Go through my survival posts and keep up with them, making lists of things to stock up on and how to prepare them. I am going to start doing some book reviews on survival guides as well to give you some indication of what books to buy. Plastic tarps, rope, five gallon buckets, long term storage food, solar chargers and tons of things will be covered in the coming months as I share my survival and emergency tips.
For now, it is October in Maine. We had our first hard frost this week and that brings to mind some items you should get together. Sources tell me that we may suffer from another extended power outage this winter, possibly as long as two weeks. I would recommend that you get at least one free standing kerosene heater, such as a KeroSun© or similar style unit, with a couple of extra wicks. Keep at least twenty gallons of fuel on hand for the first few days of an outage. There are service stations or C-stores that have generator backup and will be a source for your fuel once you find them. The smart thing to do is find out where they are now and start using them.

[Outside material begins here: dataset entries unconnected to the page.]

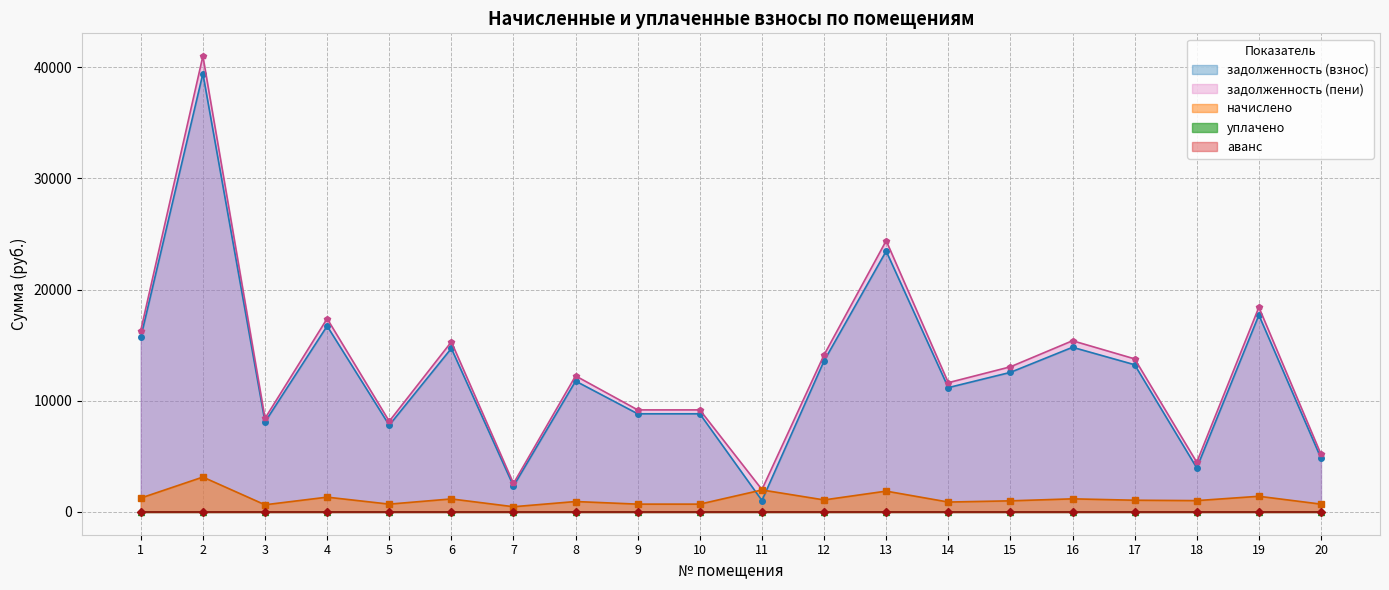

What is the value of the начислено point at the 16th from the left?

1177.8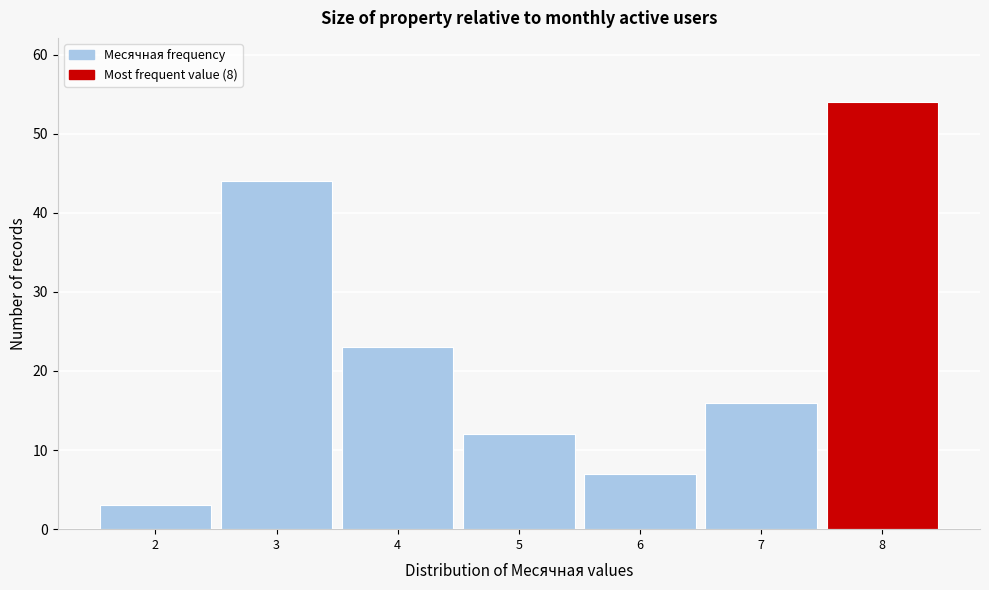

Reading left to right, transcribe this chart: for each bar, give the range it covers on the x-axis and its height. The values are not printed on the chart, so give them approximately, as read against the axis.

1.5 to 2.5: 3
2.5 to 3.5: 44
3.5 to 4.5: 23
4.5 to 5.5: 12
5.5 to 6.5: 7
6.5 to 7.5: 16
7.5 to 8.5: 54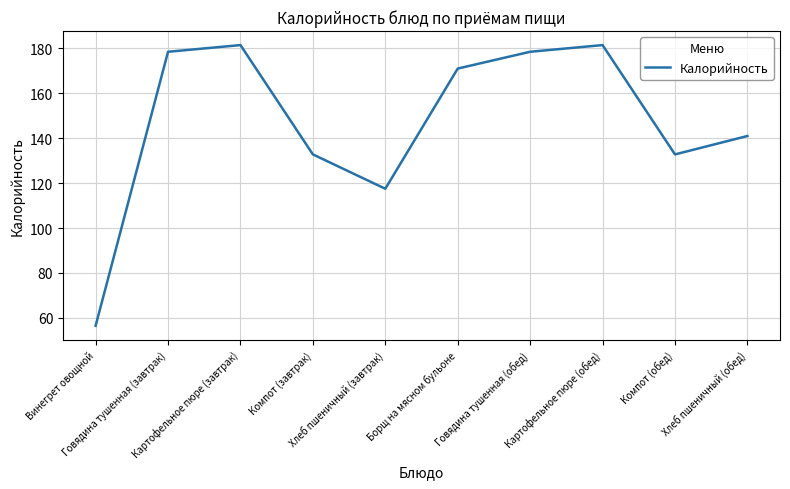

How many interior local valleys (lower than both neighbors) does the data have?

2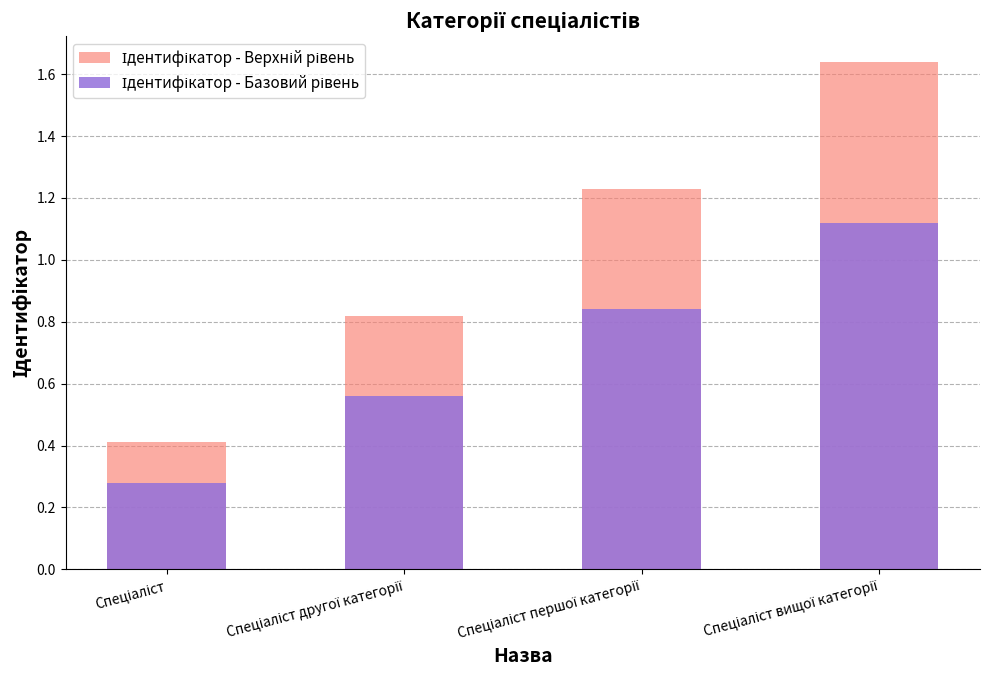

What is the sum of the Ідентифікатор - Базовий рівень values at Спеціаліст and Спеціаліст вищої категорії?

1.4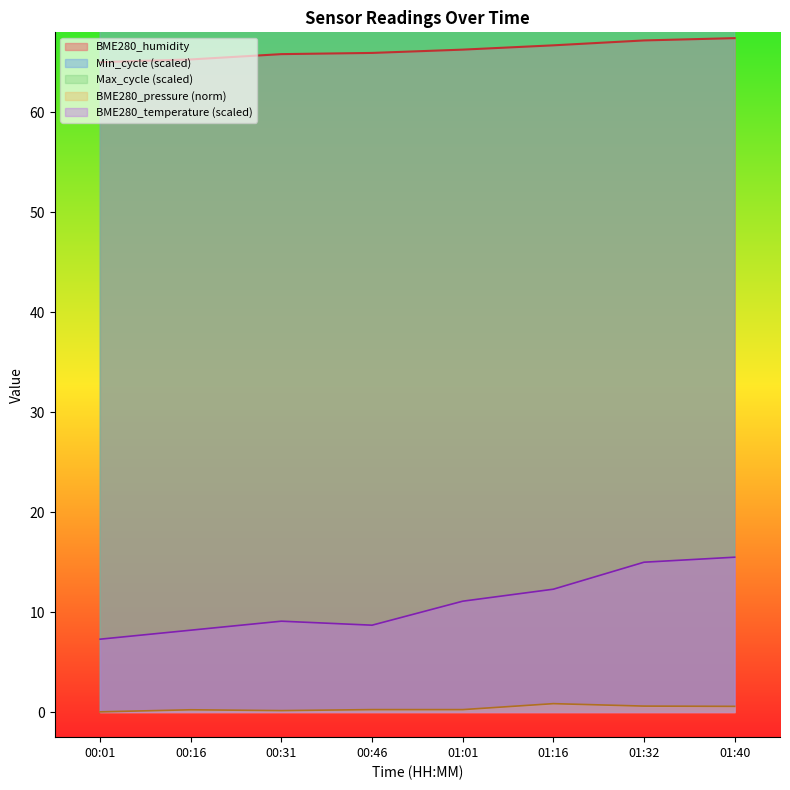

True or false: BME280_temperature (scaled) has a value of 4.1 at 01:32.

False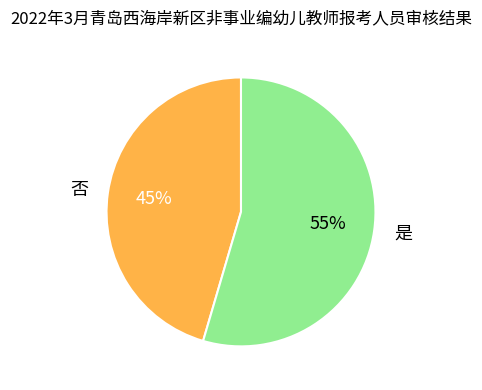

Which slice represents more than half of the pie?

是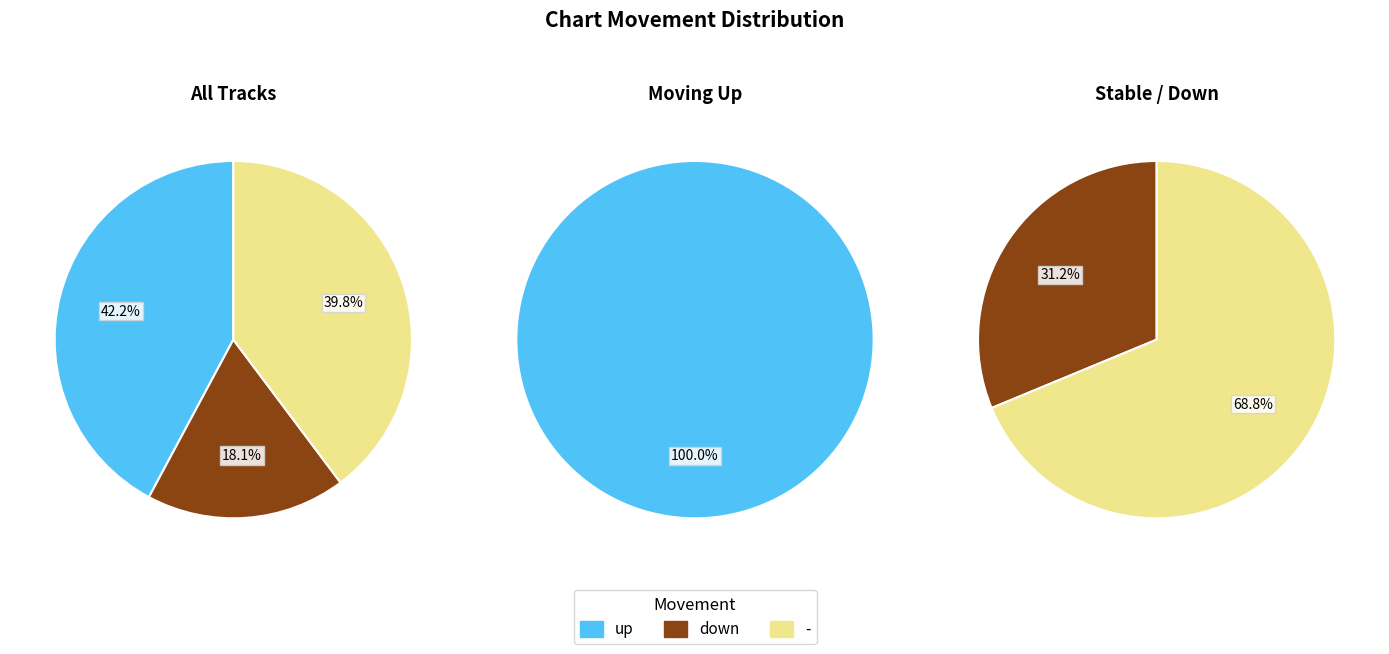

To the nearest percent, what percentage of the pie is -?

40%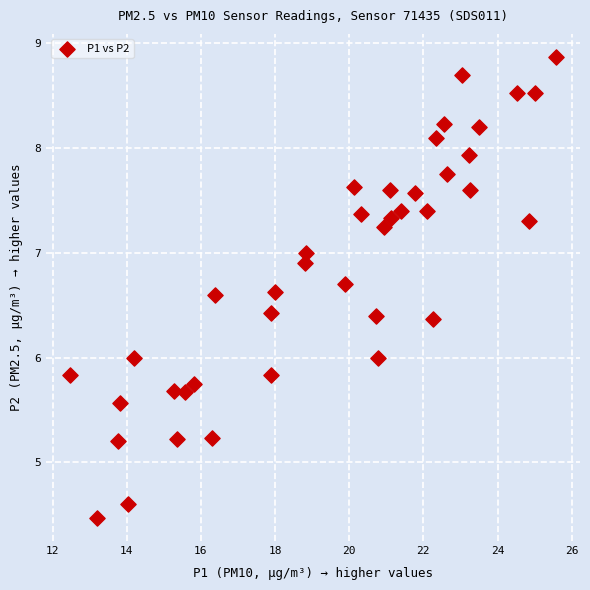

What is the range of Y values (max minus min)?

4.4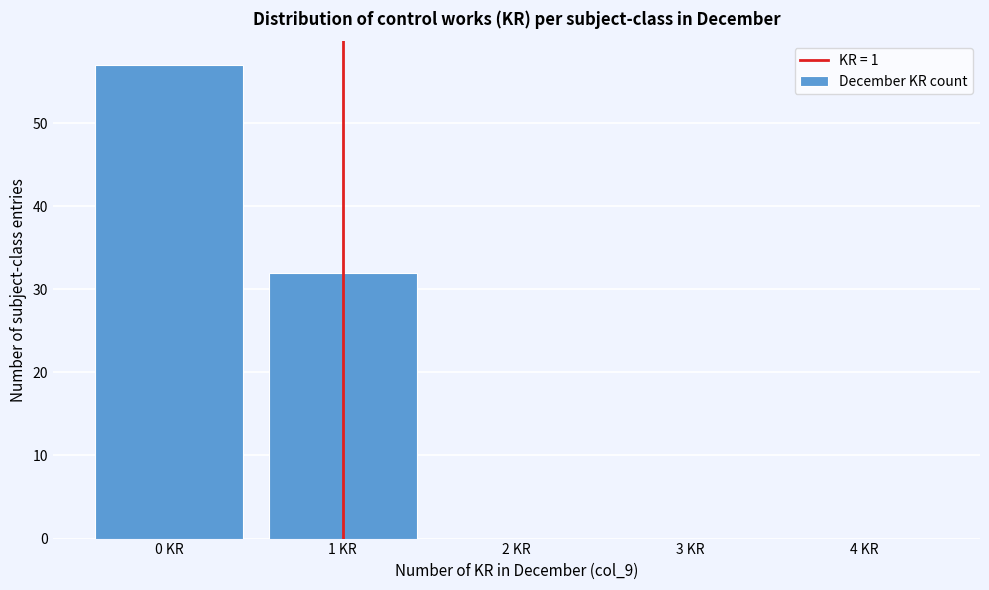

How tall is the bar that spans -0.5 to 0.5 on the x-axis? The values are not printed on the chart, so give them approximately, as read against the axis.

57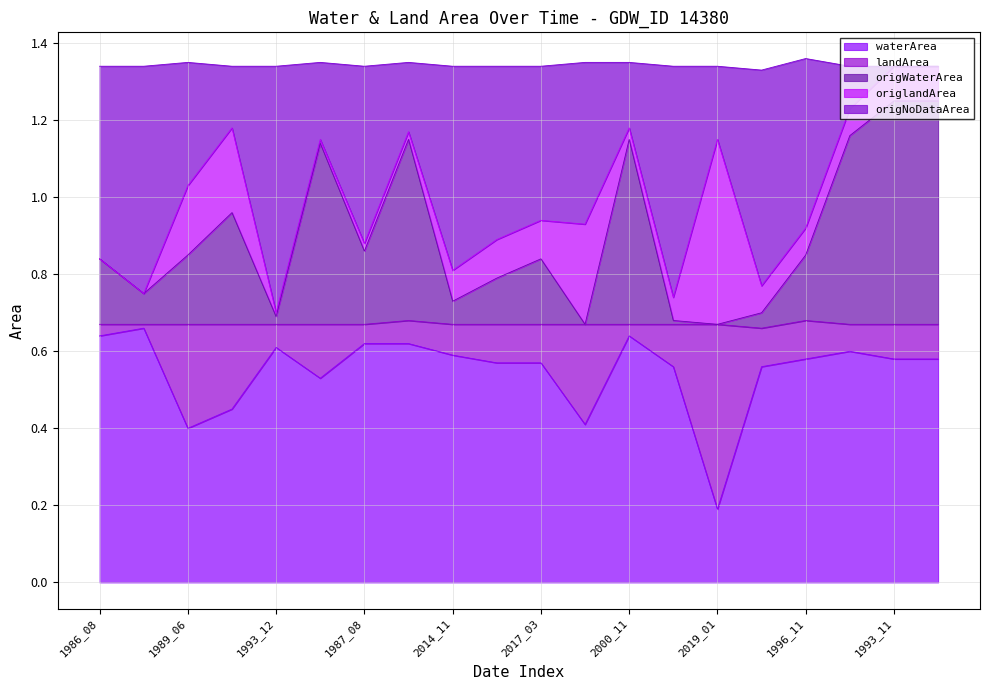

Between 2021_08 and 1993_08, which series saw the biggest shift?

waterArea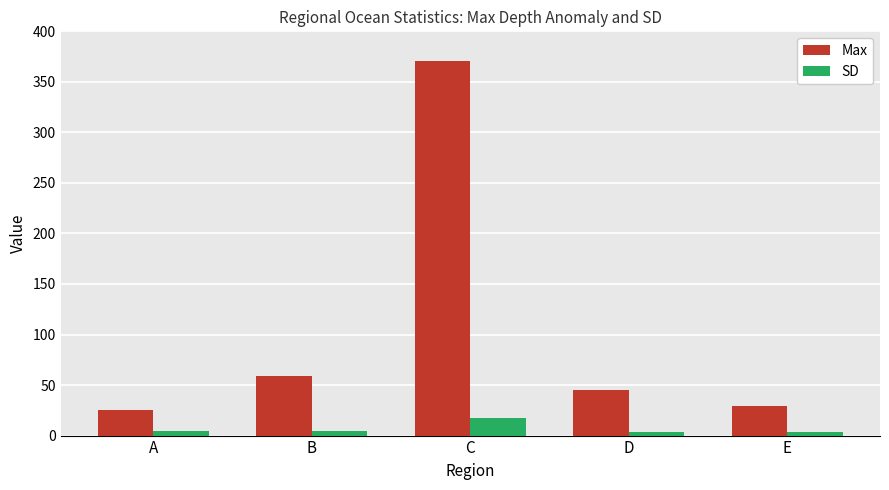

How many bars are there in each group?

2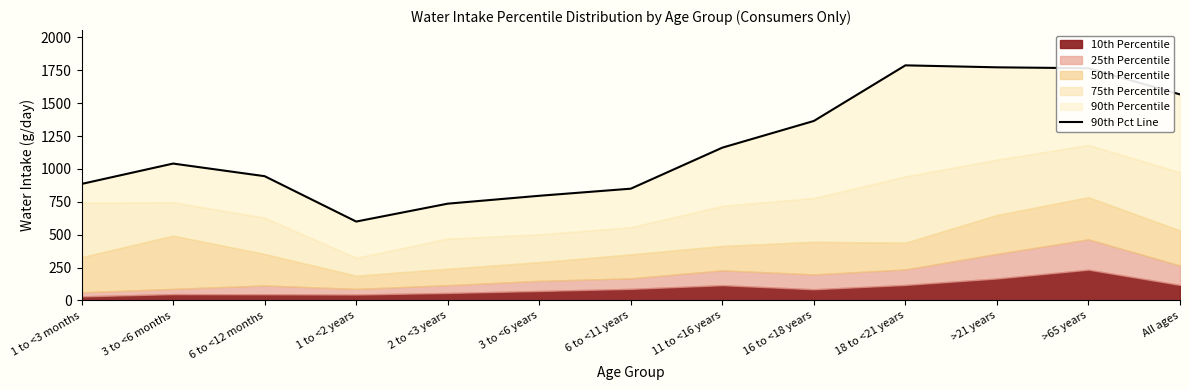

What is the ratio of the value at 1 to <3 months to the value at >65 years?

0.5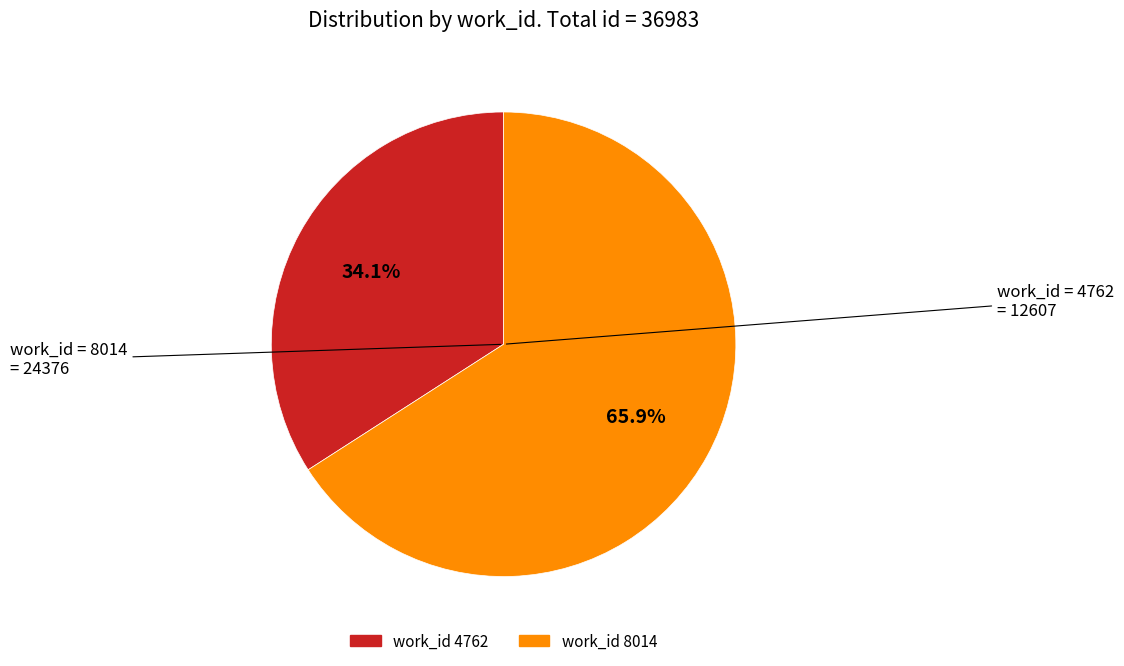

Does any single category account for the majority?

Yes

If you live in an area where this isn’t likely to be the case, increase your fuel storage to as great a quantity as you can manage.
In addition to a kerosene heater, (did you know you can cook on those jobbies too?) I would suggest getting a solar powered battery charger and some extra rechargeable batteries for your portable lanterns, flashlights, radios, etc. you may not realize it, but those solar sidewalk and patio lights that are so popular for accent lighting can also be used to charge your batteries. You’ll have to take them apart to get at the battery storage compartment, but most of them operate on a single AA rechargeable battery. Simply open the compartment, insert the battery you want to charge and leave it in direct sunlight all day. I keep mine on a windowsill under a long window.
A weather band radio is indispensible at any time, but even more so during the winter months. I keep a little Sony™ Walkman© radio with extra batteries on hand at all times. It’s a great little unit and can pick up Am, FM, and TV audio signals as well. Although since the Feds made the TV stations go digital there’s really nothing to listen to. A shortwave radio can be useful as well. Try not to let the kids waste the batteries on the little pocket games if you can.
Keep a small shovel in your car, along with a good heat retaining blanket, a bag of salt and a bag of sand. Tire chains are useful as well, but learn to use them properly. Don’t forget the first aid kit and some food rations as well.
Probably the best tool you can have on hand today for these types of emergencies is your cell phone. Make sure you keep it charged, and get an auto charger adapter for it, leaving it in the glove compartment. Extra gloves and a hat are also a couple of items you should have in your car for the winter months.
Keep your mind open and think of what kinds of emergencies you might encounter where you live. Build your stockpile of emergency equipment and supplies geared to what you may encounter in your region, not what somebody half a continent away may encounter. Keep your mind fresh and active and it’ll help you survive the coming times.